# When to harvest Cayuga



## Brigitte (Aug 11, 2016)

Took some readings this morning and have 
pH 3.4
Brix 16
TA 3.0 g/l 

We have had a lot of rain all through July which is very unusual. Is that why acid is so low? 
I am thinking it is time to pick and adjust acid and sugar. 
This will be our first harvest for any grapes so any help would be appreciated. 
Thanks !!


----------



## TonyR (Aug 11, 2016)

How do the grapes taste? I think your Brix is very low, I would be looking for a Brix of 20 or 21. Are you sure on the Ta numbers? Is you regent fresh?


----------



## Brigitte (Aug 11, 2016)

TonyR- those are good questions. I have a new meter and am pretty sure I am
Running it correctly. reagent is fresh and the grapes taste good. I was reading somewhere that Cayuga harvest with a lower Brix. Do you raise this grape?


----------



## TonyR (Aug 11, 2016)

Years ago I did. To much black rot. I pulled them, planted Frontenac gris to high of acid pulled them now have Petite Pearl. When you tested Ta did you start with 15cc of juice and add regent till calabrated Ph meter read 8.2. And you only used 3.4cc of regent? With the low Brix you will have wine with alcohol level of like 9%. But if the grapes taste good to you that is all that matters.


----------



## Brigitte (Aug 11, 2016)

The directions with out meter said to start with 10ml juice and it has a pump that adds reagent until it gets to pH 8.2. I get a digital readout for TA


----------



## Brigitte (Aug 11, 2016)

Also can't I add sugar to get the Brix reading higher? I would like alcohol to be in the 11-12%


----------



## grapeman (Aug 11, 2016)

First off these are pretty typical numbers for Cayuga that is ready to pick. You want to pick Cayuga at 15 to 16 brix and adjust the sugar to desired alcohol level. If you get any riper it will develop undesirable aromas and tastes. Pick them now and make some great wine. The TA seems a bit low but you can adjust if needed. Taste the juice from the grapes when picked and see if it is just too low.

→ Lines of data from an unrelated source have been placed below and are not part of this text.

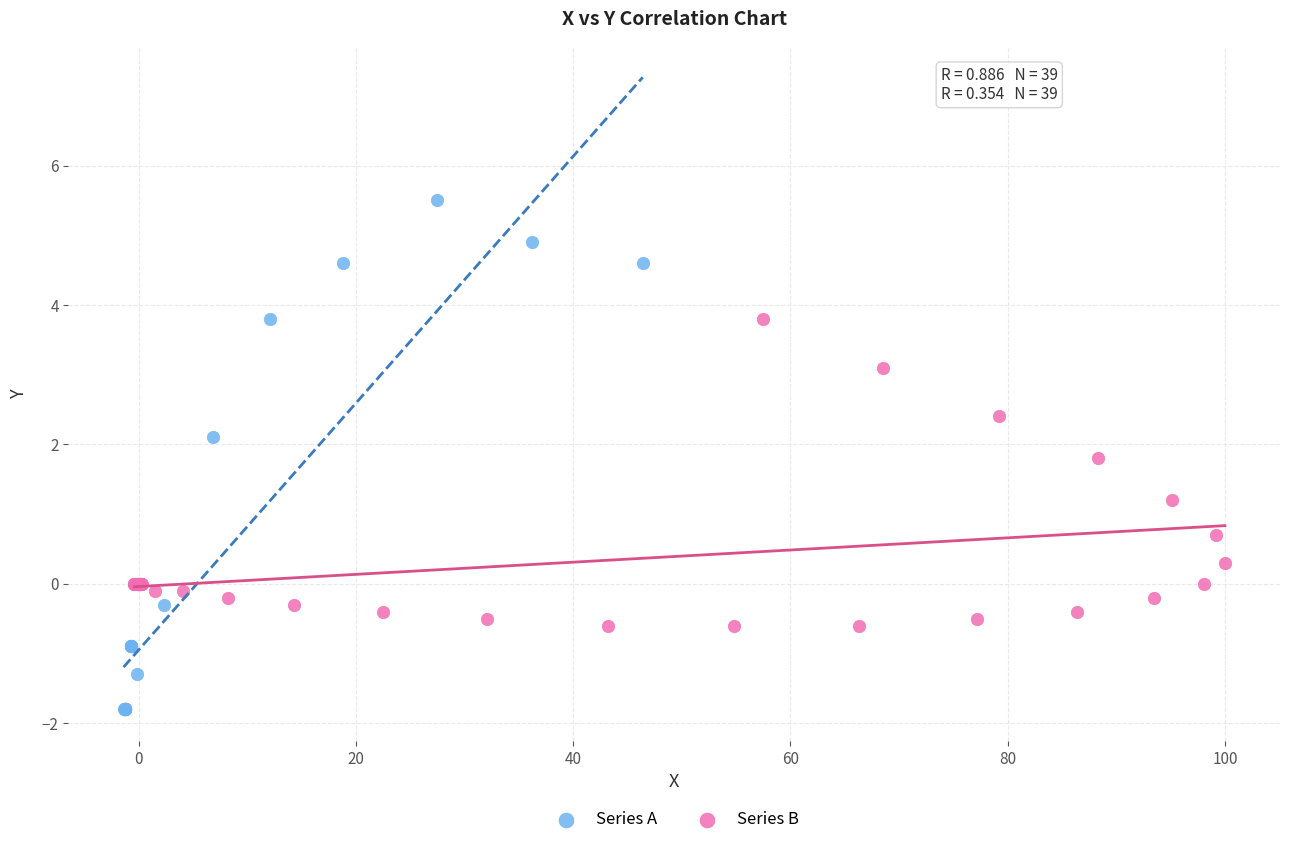

Which series has the widest spread of Y values?

Series A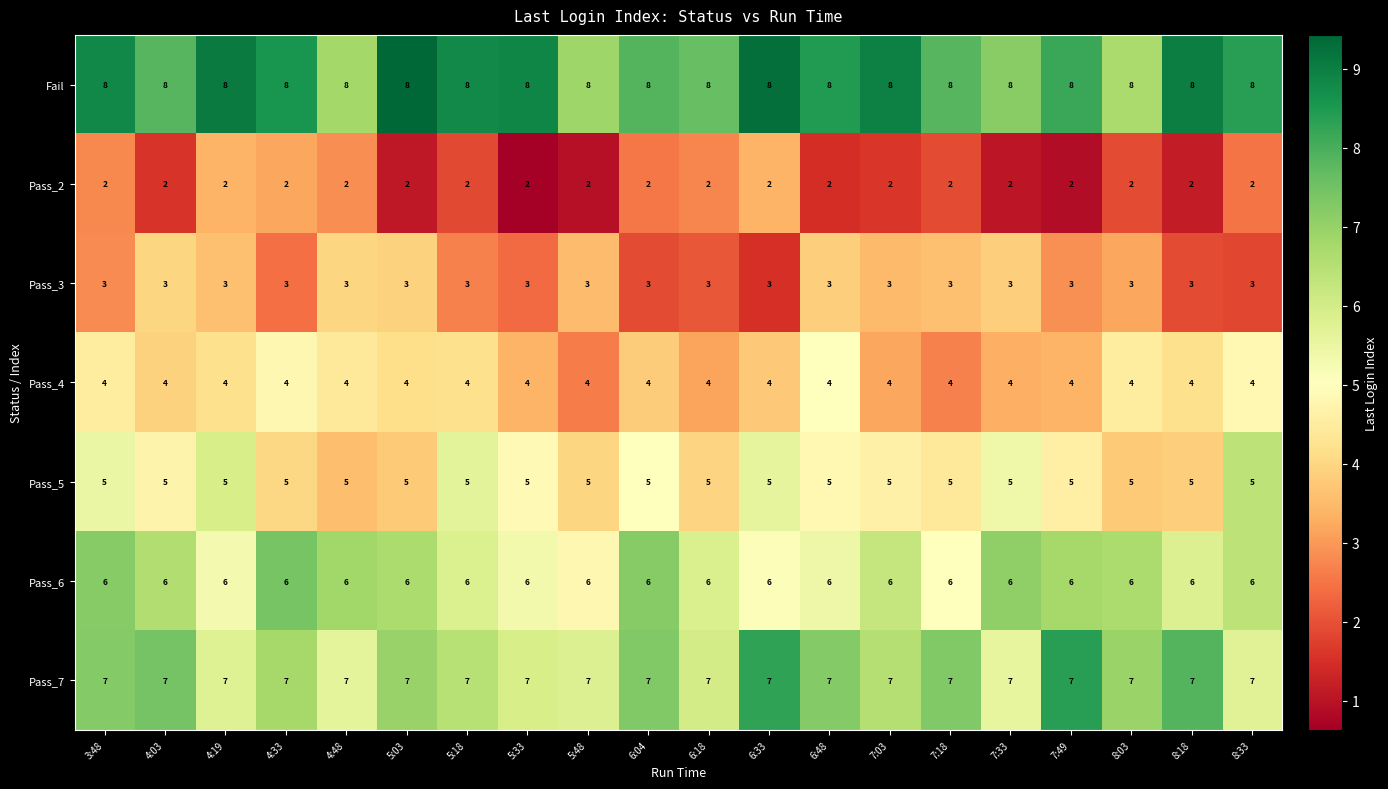

The Pass_4 series shows 6 at 7:49. True or false?

False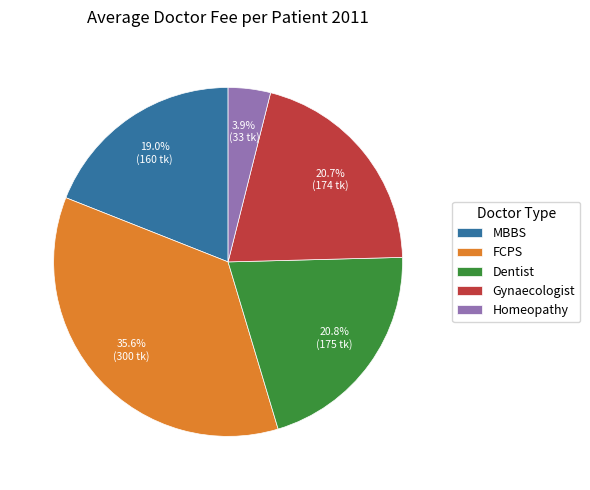

What portion of the pie excludes Gynaecologist?

79.3%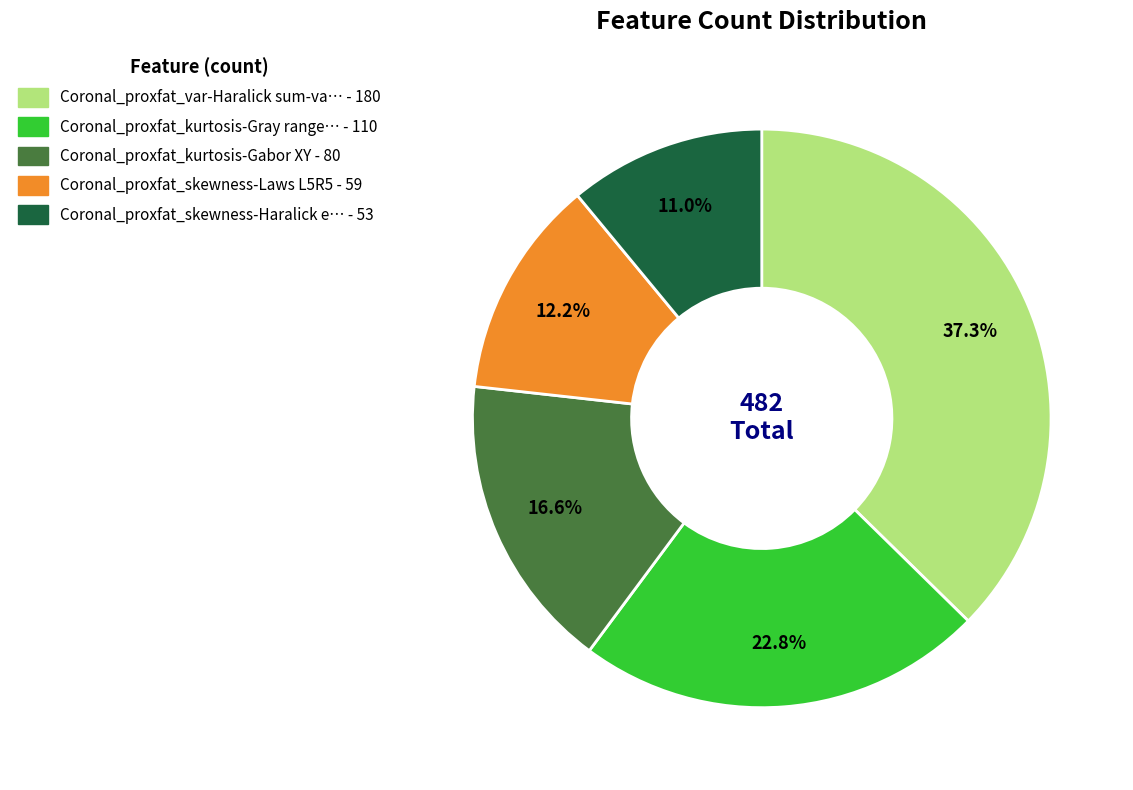

Is there any slice that represents more than half of the pie?

No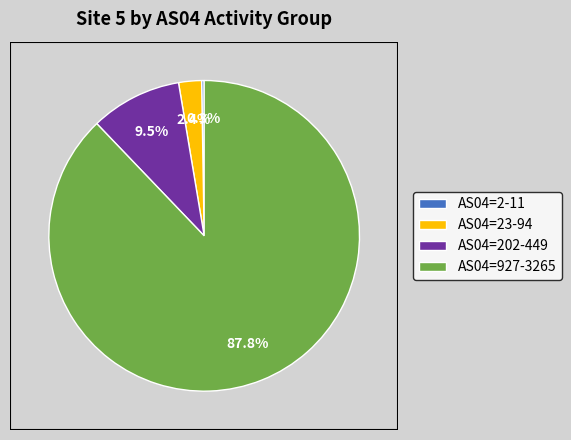

Does AS04=23-94 account for over 50% of the chart?

No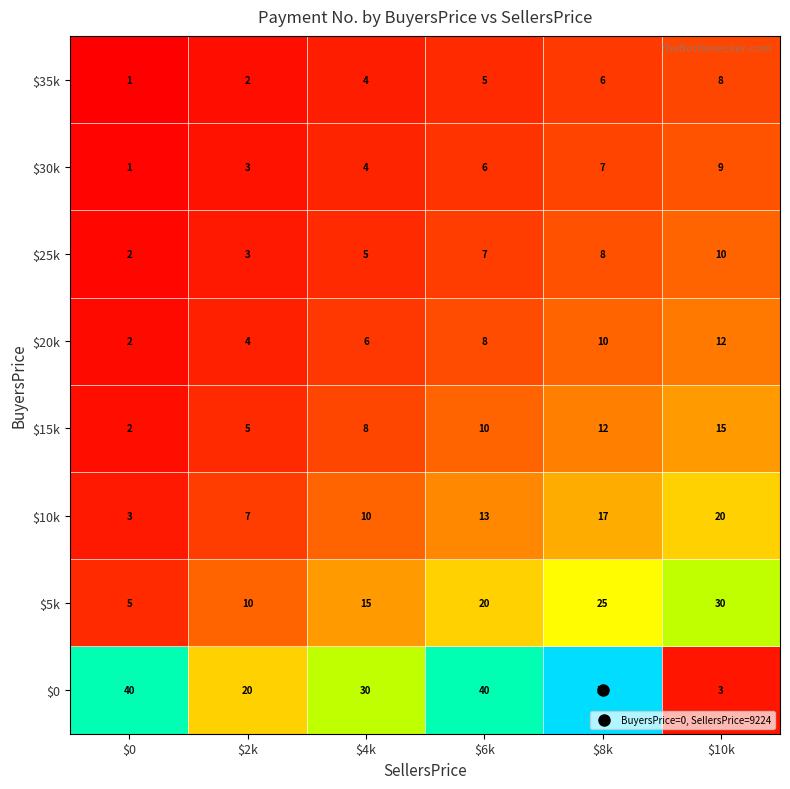

What is the total value across all series at $10k?

107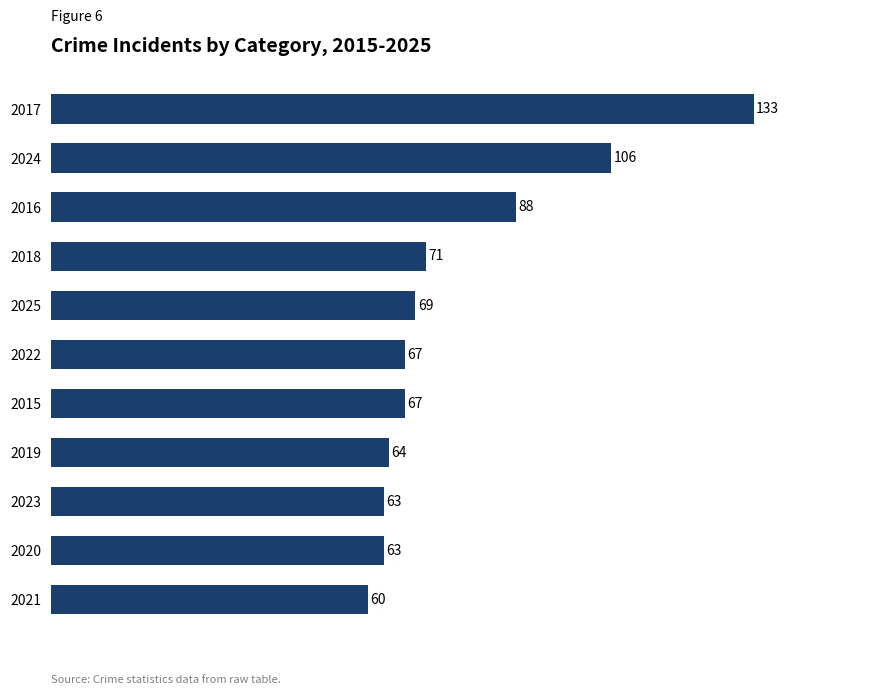

What is the ratio of the value at 2017 to the value at 2015?

2.0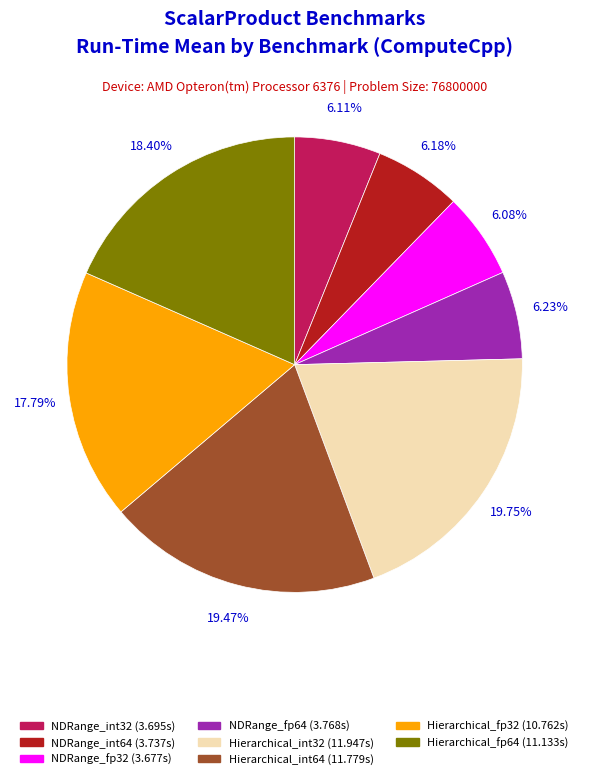

Does any single category account for the majority?

No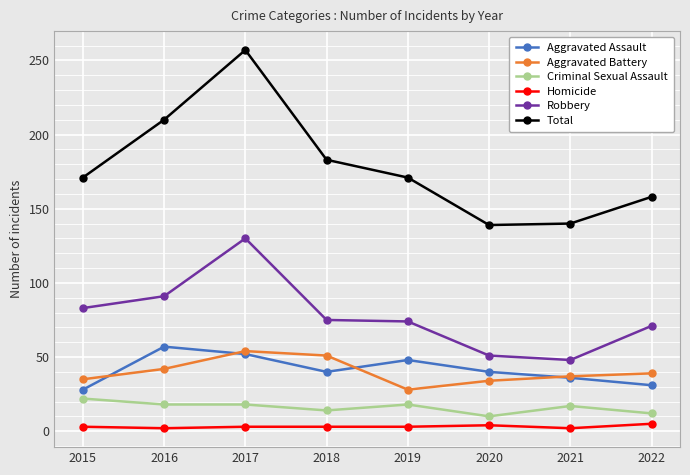

What is the minimum value for Aggravated Battery?

28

Sounds like you got a pretty high end meter. They are easy to run, just make sure they are initially calibrated before use and they are pretty fool proof.


----------



## TonyR (Aug 11, 2016)

This might help you with the sugar.
http://www.brewersfriend.com/chaptalization-calculator/


----------



## Brigitte (Aug 11, 2016)

Thank you grapeman. Yes I really love my meter and thank you so much for the info. 

TonyR thank you for the link. It looks cool and will be very helpful.


----------